Tenía dos congeladores más que vaciar. Trabajé metódicamente.

Había mucho que hacer antes de que saliera el sol.

1

Domingo

Bajaron el ataúd lentamente para introducirlo en la tierra blanda.

Un grito, más bien un suspiro melancólico, se elevó en el aire. Lottie Parker miró hacia su derecha. Grace Boyd, con los ojos vidriosos, tenía la vista fija al frente y el rostro cubierto de lágrimas. Se mordía las uñas. Las gotas que le caían por la nariz reposaban sobre su labio superior, y Lottie sintió deseos de coger un pañuelo y limpiárselas. Pero permaneció inmóvil, rígida.
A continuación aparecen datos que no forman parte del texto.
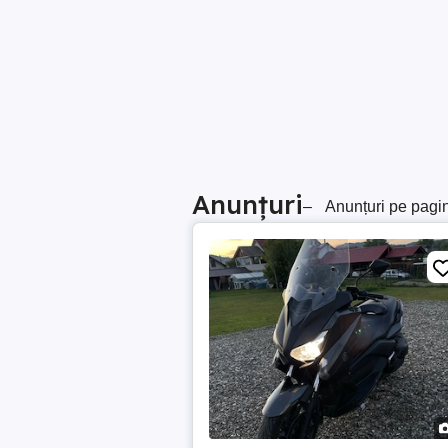
Anunțuri
–
Anunțuri pe pagi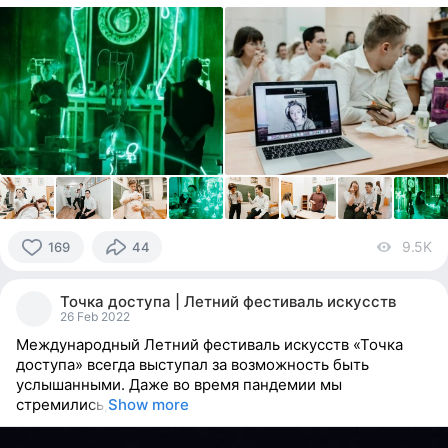
9.5K
vi
169
44
169
people
Точка доступа | Летний фестиваль искусств
reacted
26 Feb 2022
Международный Летний фестиваль искусств «Точка
доступа» всегда выступал за возможность быть
услышанными. Даже во время пандемии мы
стремились,
Show more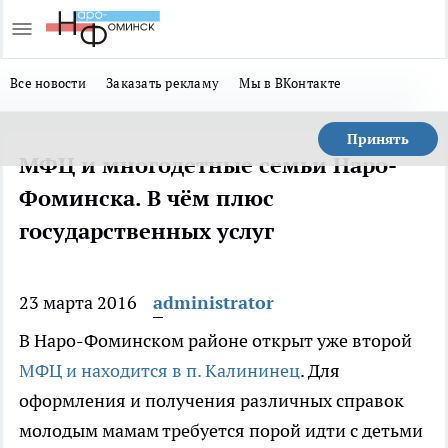
Все новости
Заказать рекламу
Мы в ВКонтакте
Принять
МФЦ и многодетные семьи Наро-
Фоминска. В чём плюс
государственных услуг
23 марта 2016
administrator
В Наро-Фоминском районе открыт уже второй
МФЦ и находится в п. Калининец
. Для
оформления и получения различных справок
молодым мамам требуется порой идти с детьми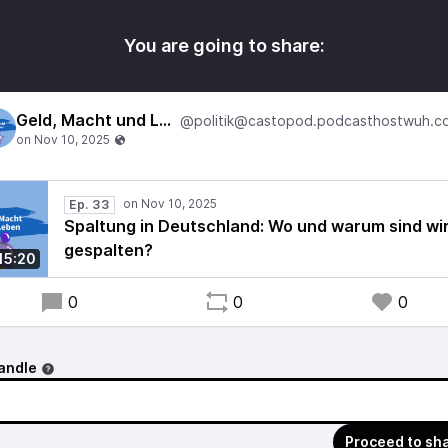
You are going to share:
Geld, Macht und Leben
Ep. 33
Spaltung in Deutschland: Wo und warum sind wi
gespalten?
15:20
0
0
0
andle
Proceed to sh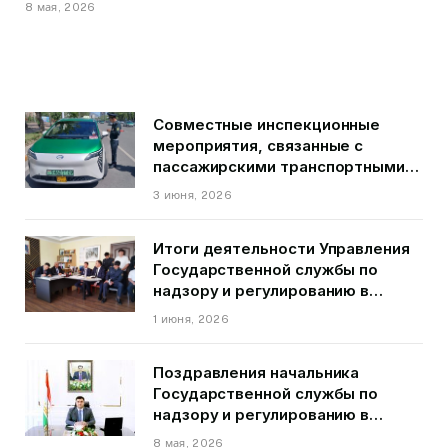
8 мая, 2026
Совместные инспекционные
мероприятия, связанные с
пассажирскими транспортными
средствами на территории
3 июня, 2026
города Душанбе
Итоги деятельности Управления
Государственной службы по
надзору и регулированию в
области транспорта ГБАО в
1 июня, 2026
первом квартале 2026 года.
Поздравления начальника
Государственной службы по
надзору и регулированию в
области транспорта Курбонзода
8 мая, 2026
Pese a que era la última semana de mayo, el océano Atlántico envió un tornado de aire frío hacia la costa oeste que atravesó la liviana chaqueta veraniega de Lottie. El cementerio, en lo alto de la colina, estaba a merced de los elementos. Sus altas cruces célticas lucían motas de musgo verde, y una incluso tenía conchas incrustadas en su punto más alto. Los escasos árboles se inclinaban suplicantes ante el viento. Los arbustos de brezo púrpura frotaban sus hojas contra los morros de las cabras, que acariciaban con el hocico la hierba algodonera. Habría sido una escena idílica de no ser por la tristeza.

El cura roció agua bendita sobre el agujero de dos metros donde ahora reposaba el ataúd. Indicó a los parientes más cercanos que hicieran lo mismo. Lottie se quedó sola unos instantes mientras los demás avanzaban. Cogieron un puñado de tierra con la pala y la dejaron caer sobre la caja de madera con su cruz de latón. Grace se rezagó, y entonces cogió un lirio de la corona de flores y lo arrojó en las profundidades de la tierra abierta. Sus pétalos blancos iluminaron la oscuridad del fondo.

Desde el mar llegó otra brisa cortante. Lottie se estremeció. Los recuerdos del entierro de su marido Adam reaparecían desnudos y descarnados. El potente olor de los lirios le obstruía las vías respiratorias, y se llevó la mano a la boca y se cubrió la nariz. Pero no derramó ni una lágrima. Demasiadas lágrimas habían brotado de las profundidades de su ser durante años, y ya no le quedaban más para compartir.